“… For Your Nation…”

Okay, so, imagine you’re a trilingual Korean. When you’re interviewed by a certain nationalistic, ridiculous TV station — not that I’ll name it specifically, ahem — and they explain the ridiculously low pay they’re offering by explaining that you are, in being offered this job, given a chance to do work “for your nation,” which of the following do you do?

(a) laugh in the their face
(b) politely ask for more money knowing you won’t get it, and say, “Well, I can make more money teaching in a hakwon, so I think that would be wiser for me.”
(c) say, “Listen, you stupid poseur gyopo bitch, don’t tell me about good for my nation! How much do you make, while ‘serving your nation,’ huh? I speak three fucking languages, chiquita! I have connections overseas that you’re hoping to use! I have brains enough to know I’m worth more than that to you, but you have no hope of hiring me when you patronize me with nationalism like that, much less when it’s nationalism you think I grew up with and naively swallowed! Puh-leaaaaaze!”
(d) giggle to yourself about how this ridiculous building will look when shrouded in flames someday soon

You can probably guess which one Miss Jiwaku did. She’s a little more sane than me.

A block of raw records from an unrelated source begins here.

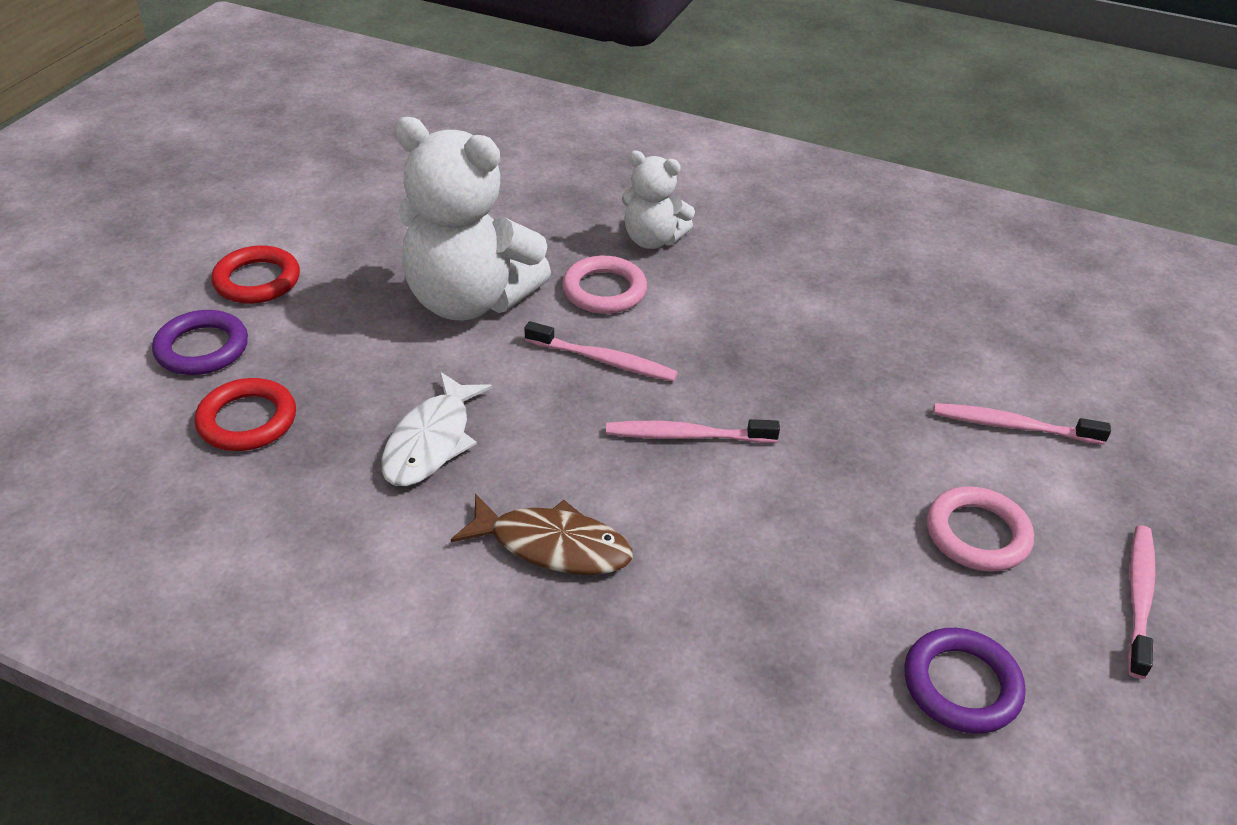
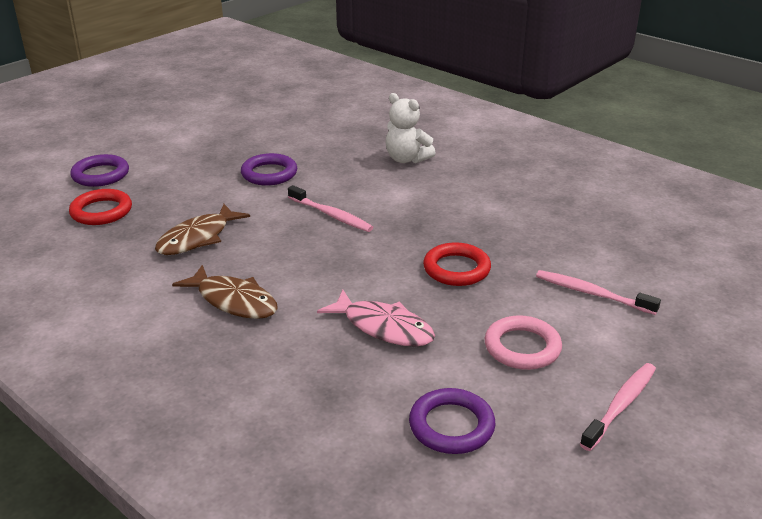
camera: 20 degrees right, 10 degrees down
red ring [211,245,300,304] -> red ring moved to [423,242,491,286]
white fish [381,372,492,486] -> brown fish [155,204,250,255]
white teddy bear [394,117,551,320] -> purple ring [241,153,297,186]
pink ring [562,256,647,314] -> none
pink toothbrush [606,419,780,443] -> none
none -> pink fish [317,290,435,347]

4 thoughts on ““… For Your Nation…”

  1. I’m sorry to hear about “Miss Jiwaku’s” awkwardly inadequate offer from that TV station.

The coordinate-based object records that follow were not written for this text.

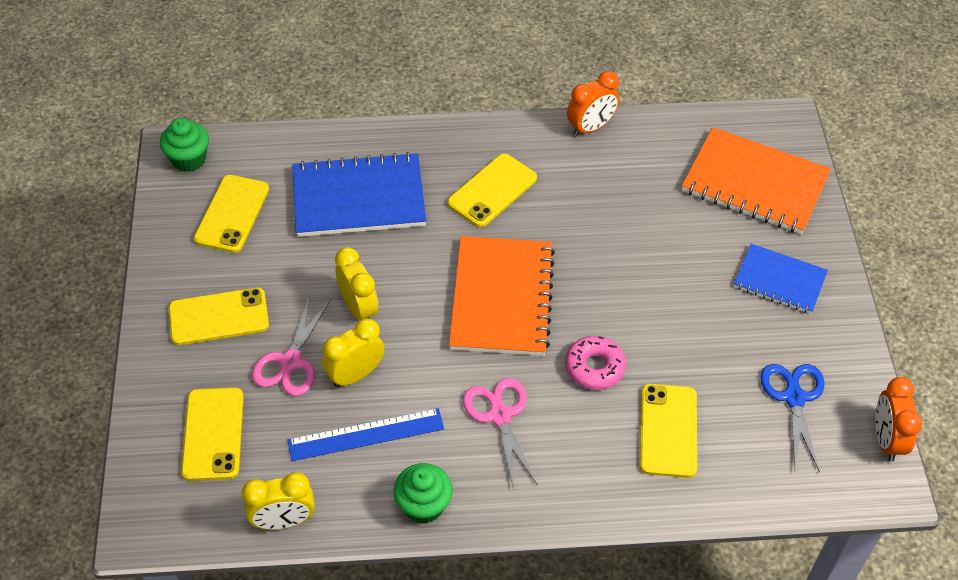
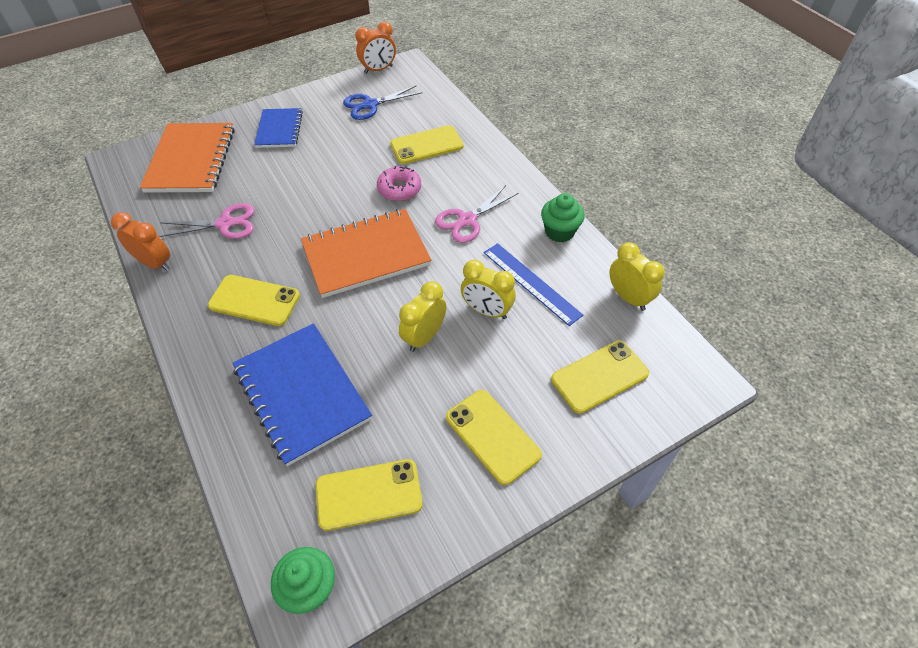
camera: 115 degrees left, 0 degrees up
pink scissors [252,295,331,396] -> pink scissors moved to [159,203,254,239]

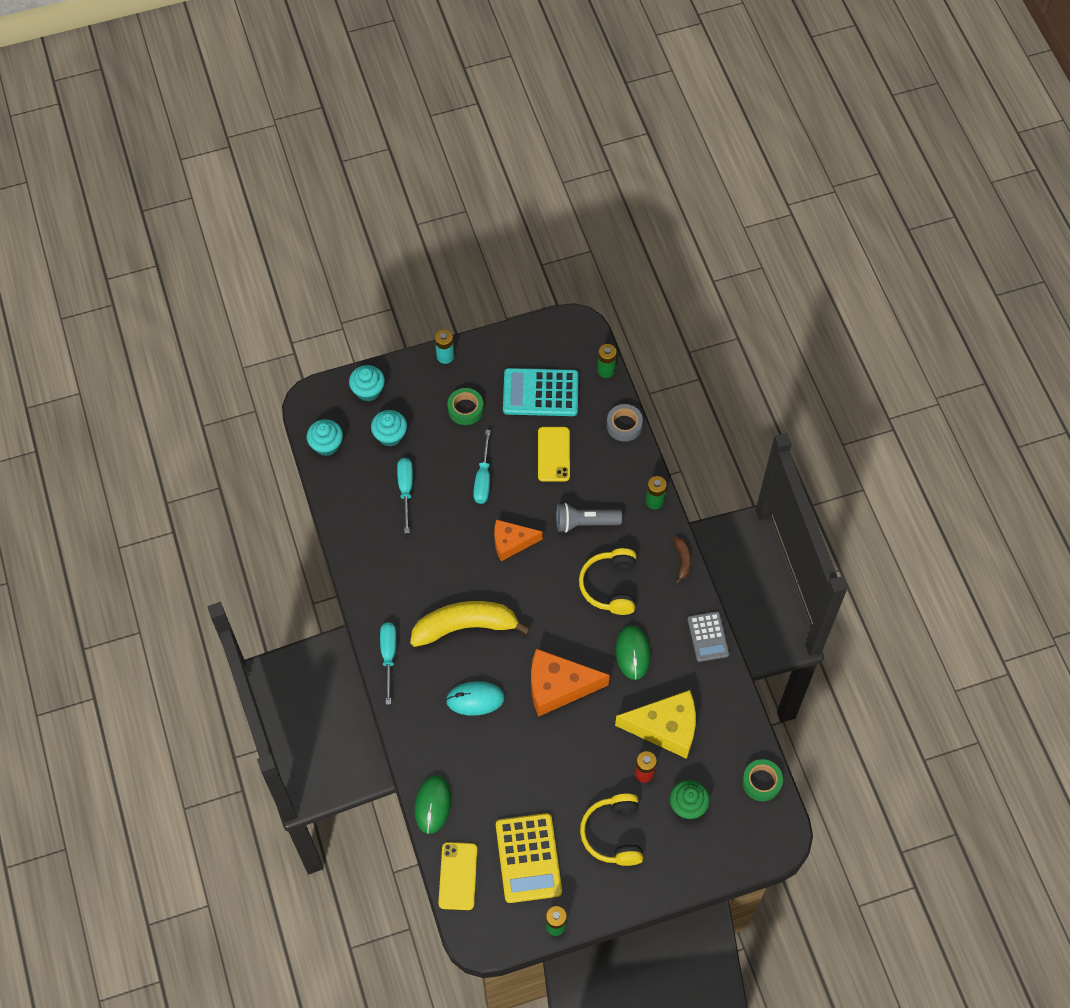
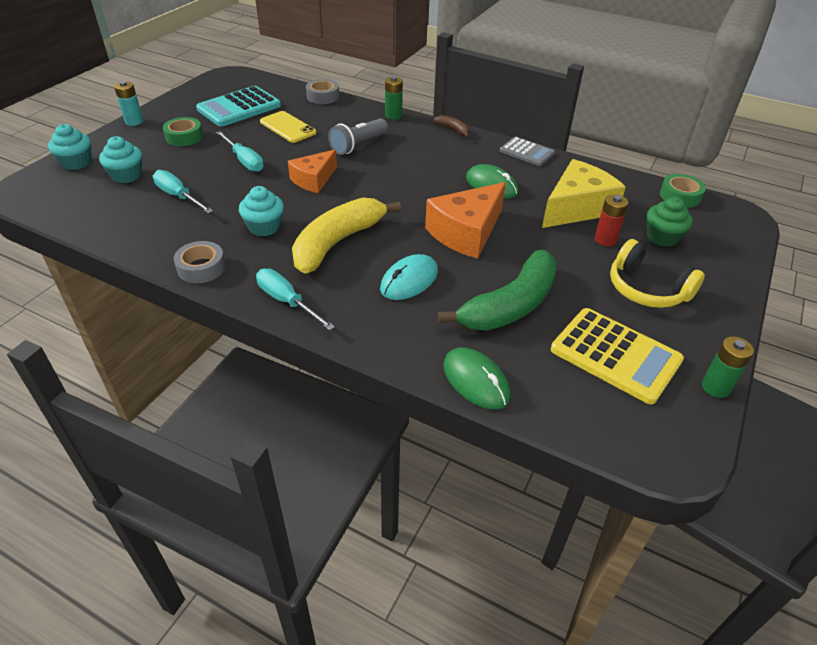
camera: 45 degrees left, 20 degrees down
turquoise cupcake [307,419,343,456] -> turquoise cupcake moved to [239,186,284,236]
yellow phone [438,842,477,910] -> none
yellow headphones [579,548,636,615] -> none
green battery [597,344,617,378] -> none
none -> grey tape [174,241,226,283]
none -> green banana [438,250,557,331]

    Of course it is idiotic for someone to cite working for a “nation” as justification for offering a low wage, but in Korea people even view the chaebols as representing a “national” interest.

    And we all know how altruistic the chaebols are. If anybody has any doubt of that, I would just recommend they read your snappy little short story “The Country of the Young.”

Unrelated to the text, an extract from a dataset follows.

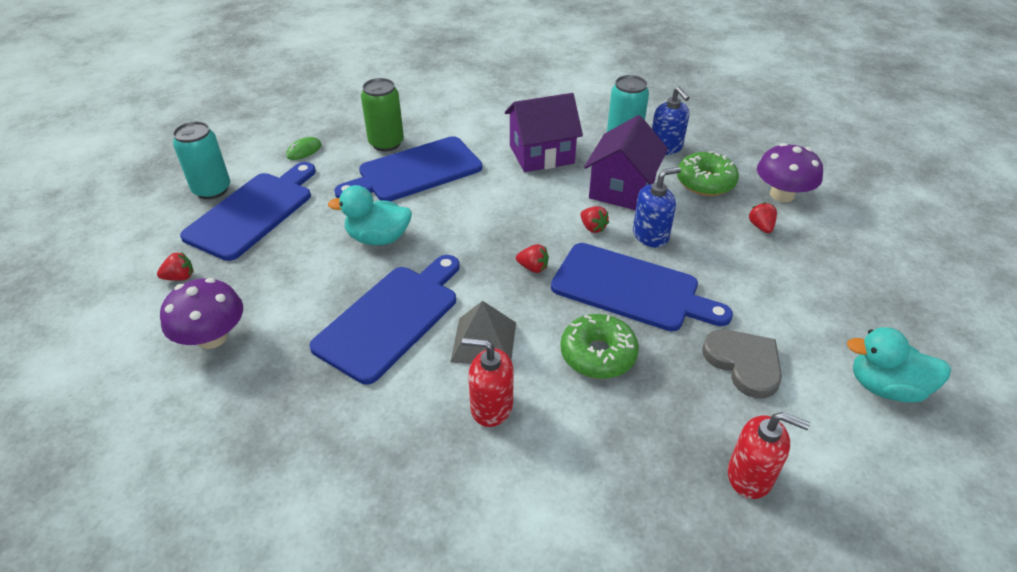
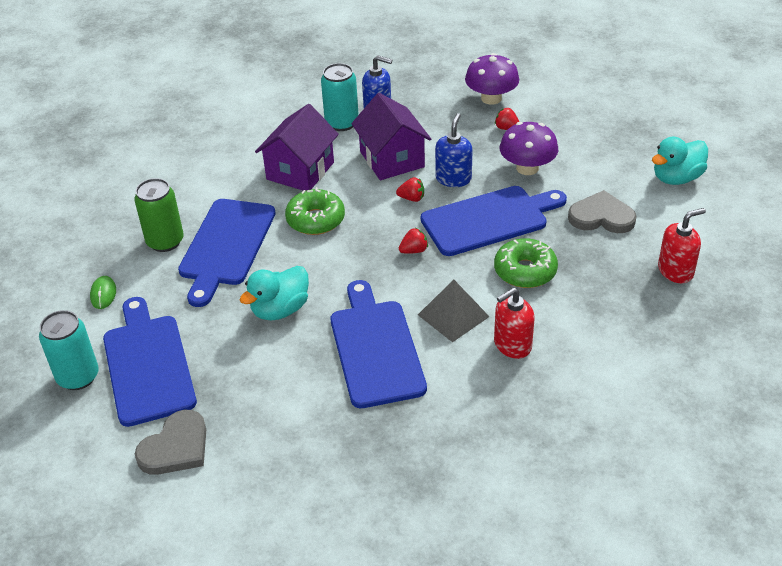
camera: 45 degrees left, 0 degrees up
red strawberry [157,252,194,281] -> grey heart [135,410,206,475]
purple mushroom [160,278,243,349] -> purple mushroom moved to [500,122,558,175]
green donut [677,151,739,196] -> green donut moved to [285,187,345,235]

    Seriously though, a lot of working-class people in the U.S. believe fervently that assembling cars for G.M. or Ford is equivalent to working “for America,” with the idea of defeating “evil-doers” like Toyota, Honda, Hyundai, etcetera.

    I think a coldly factual statement such as “the pay being offered is inadequate” would suffice. Any histrionics would simply detract from communicating that the offer is unworthy and insultingly low.

  2. Yeah, she wisely went with option B. I’ve heard from others that there’s reason to believe they’re in financial trouble, but then, I have a former student working for the same pittance, very long hours and so on, at a more prominent station. I suspect it’s more about exploiting labour as cheaply as possible.

    As for the “national identity” of chaebols, it also comes up in the paper I wrote on using SF in Korean classrooms — the mining corp as a representative of Earth in Avatar vs. the national identity of chaebol corporations… ack, need to summarize that paper for a presentation at the end of the month! (In Melbourne.)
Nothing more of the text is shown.